Impacto da crise na vida dos moçambicanos
Trabalhadores em Maputo relatam as dificuldades que enfrentam todos os dias, com o país mergulhado numa crise financeira. Alguns ainda conseguem pequenos lucros, enquanto outros tentam estratégias para atrair clientes.
Foto: DW/Romeu da Silva
Novos tempos, menos lucros
Ana Mabonze tem uma loja de gelados há pouco mais de sete anos e diz que os rendimentos não têm sido bons ultimamente. Por dia, lucra apenas o equivalente a cerca de dois euros. O negócio é feito na ponte cais, também conhecida por Travessia. Nestes dias, os lucros baixaram porque os automobilistas que iam de ferryboat para Katembe agora usam a nova ponte.
Foto: DW/Romeu da Silva
"Boa cena"
O negócio de transferência de dinheiro por telefone conhecido por Mpesa está a alimentar muitas famílias. É o caso de Angélica Langane, que na sua banca "Boa Cena" diz ter clientes frequentemente, porque muitos estão preocupados em transferir dinheiro, seja para pagar dívidas, fazer compras ou apenas para ter a sua conta em dia.
Foto: DW/Romeu da Silva
O dinheiro não aparece
Numa das ruas de Maputo também encontramos Dulce Massingue, que montou a sua banca de venda de fruta. Para ela, este negócio não está a dar lucros. Diz que o pouco que ganha apenas serve para pagar o seu transporte. Nestes dias de crise, Dulce pensa em mudar de negócio, mas tudo depende do dinheiro que não aparece.
Foto: DW/Romeu da Silva
Trabalhar para pagar o transporte?
O trabalho de Jorge Andicene é recolher garrafas plásticas para serem recicladas pelos chineses. Sem ter revelado quanto ganha por este negócio, Jorge diz que não chega a ser bom, porque o mercado está muito apertado. Os preços de vários produtos subiram, por isso também os lucros são apenas para pagar o transporte.
Foto: DW/Romeu da Silva
"As pessoas comem menos na rua"
A dona desta barraca não quis ser identificada, mas confessa que por estes dias o negócio baixou bastante.

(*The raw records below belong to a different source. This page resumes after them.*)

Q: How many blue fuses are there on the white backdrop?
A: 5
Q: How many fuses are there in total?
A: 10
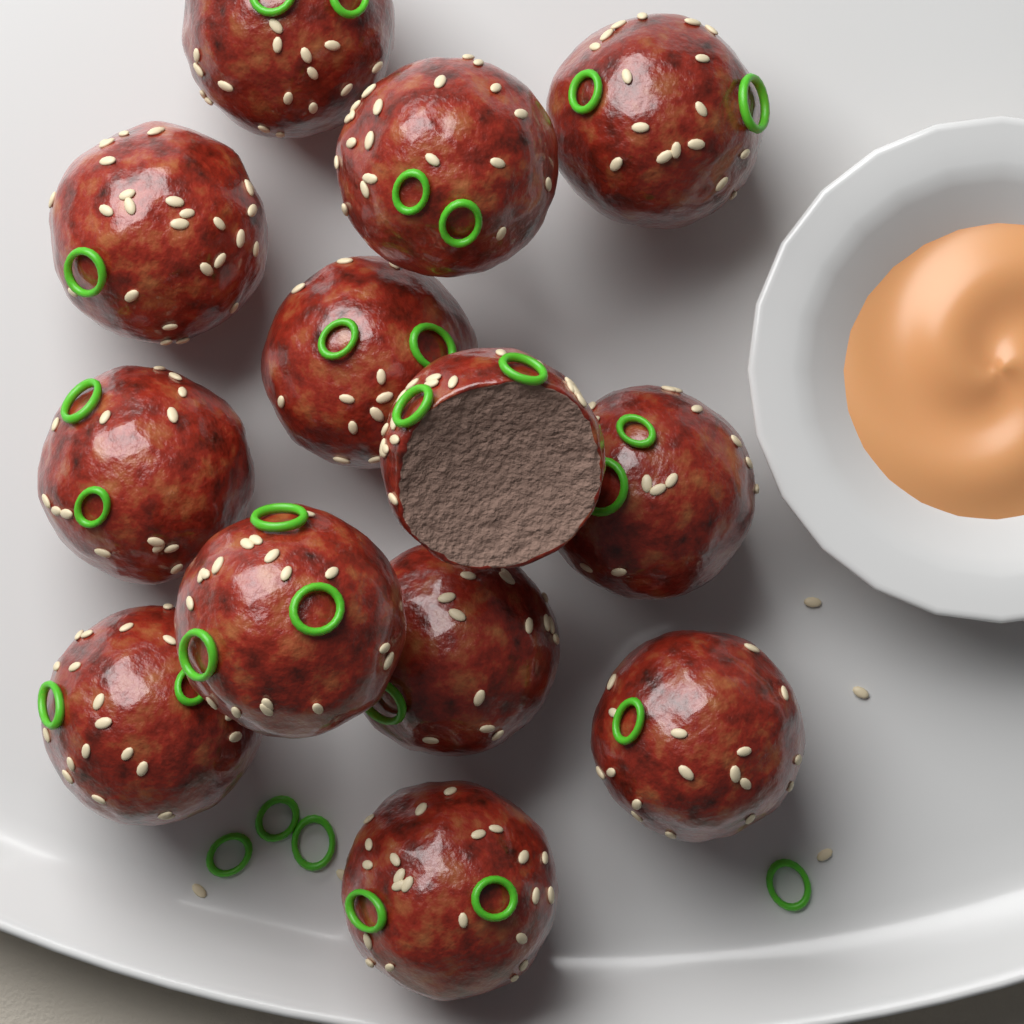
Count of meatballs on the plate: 13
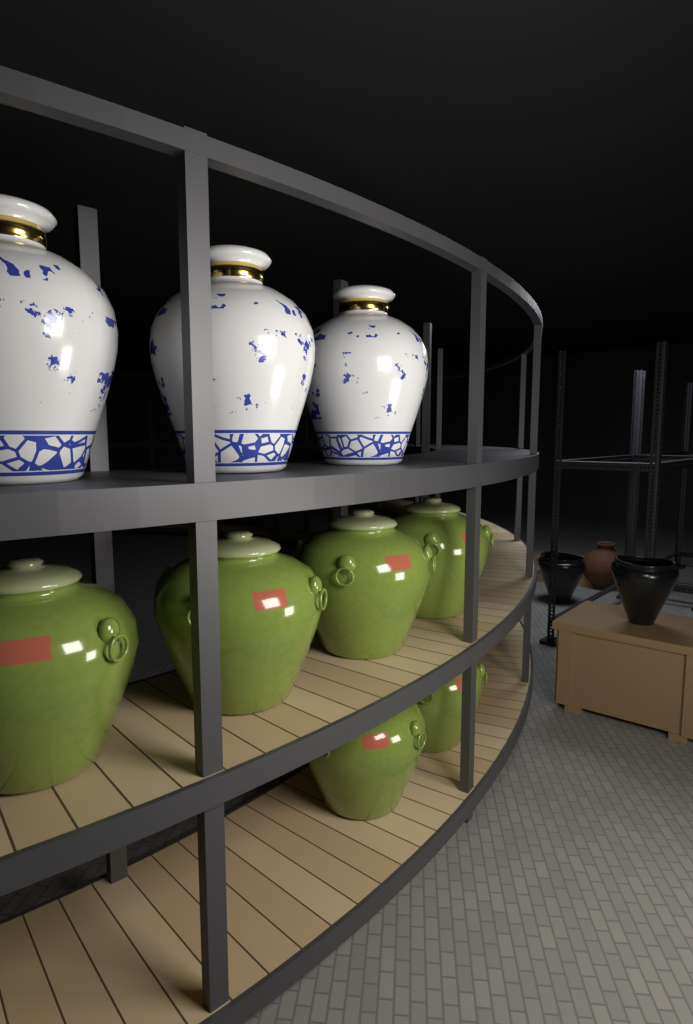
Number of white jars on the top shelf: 3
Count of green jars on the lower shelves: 6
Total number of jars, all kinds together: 9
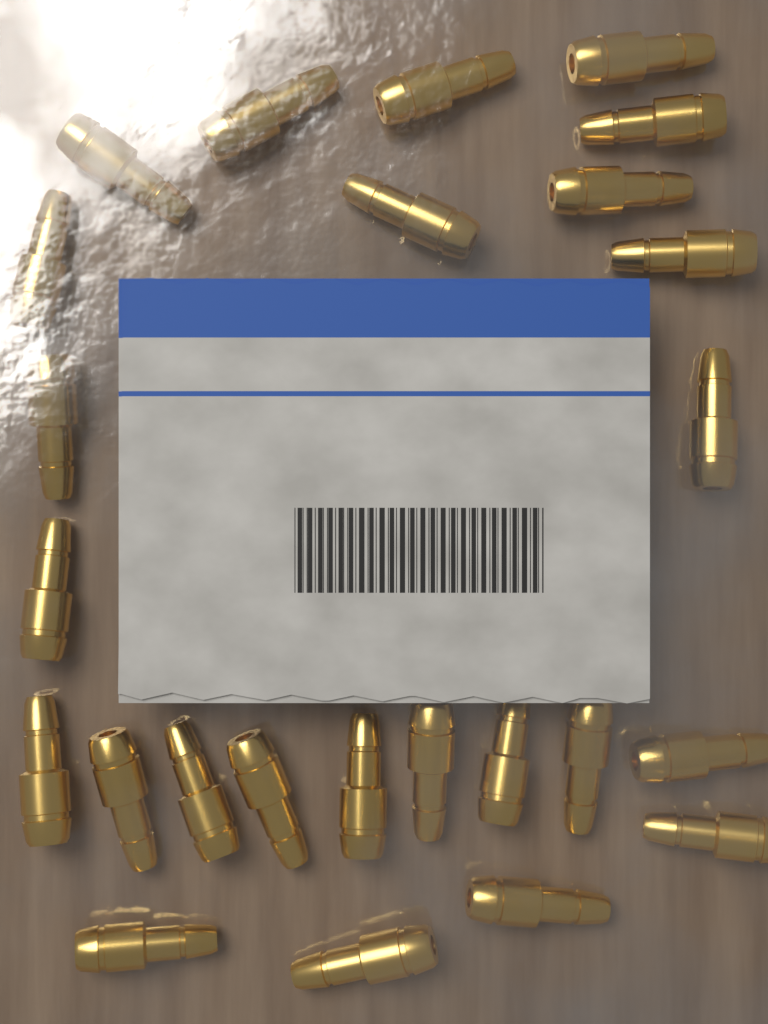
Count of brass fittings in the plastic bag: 25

Vende hambúrgueres e sandes. As pessoas agora preferem trazer as suas refeições de casa para poupar dinheiro, diz. O negócio rende-lhe por dia o equivalente a dois euros, dinheiro que também deve servir para comprar outros bens para as crianças.
Foto: DW/Romeu da Silva
Costureira também não vê lucros
O arranjo de roupas é outro negócio pouco rentável, mesmo nos tempos das "vacas gordas". É oneroso transportar todos os dias esta máquina, por isso Maria de Fátima decidiu ficar num dos armazéns na cidade de Maputo, pagando um determinado valor. São poucos os clientes que a procuram para arranjar as suas roupas.
Foto: DW/Romeu da Silva
Negócio já foi mais próspero
Um dos negócios que tinha tendência de prosperar na capital era a venda de acessórios de telefones. Mas como há muitas pessoas que fazem este negócio, a procura agora é menor e o lucro baixou muito. O que salva um pouco estes empreendedores é o facto de cada dia haver novos tipos de telefones.
Foto: DW/Romeu da Silva
Poder de compra reduzido
Nesta oficina trabalham jovens mecânicos especializados na reparação de radiadores. Não quiseram ser identificados, mas afirmam que durante anos este negócio lhes rendia algum dinheiro para pagar a escola. Mas com a crise que se vive agora, a situação agravou-se. São poucos os clientes que os procuram e alegam que muitos moçambicanos perderam poder de compra.
Foto: DW/Romeu da Silva
Nada de brilho
O negócio de engraxador é outro que já não está a render, segundo os profissionais. Os únicos indivíduos que os procuram são estrangeiros de origem europeia, sobretudo portugueses. Os nacionais, diz Sebastião Nhampossa, preferem fazer o serviço por conta própria em casa. Com esta crise, é normal os engraxadores serem visitados apenas por um ou dois clientes por dia.
Foto: DW/Romeu da Silva
Estratégias para atrair o cliente
Quando as atividades da Inspeção Nacional das Atividades Económicas (INAE) trouxeram à tona a real situação de higiene nos restaurantes, muitos cidadãos passaram a não frequentar estes locais. Como forma de deleitar a clientela, o dono deste pequeno restaurante promove música ao vivo de cantores da velha guarda e ten uma sala de televisão para assistir a jogos de futebol.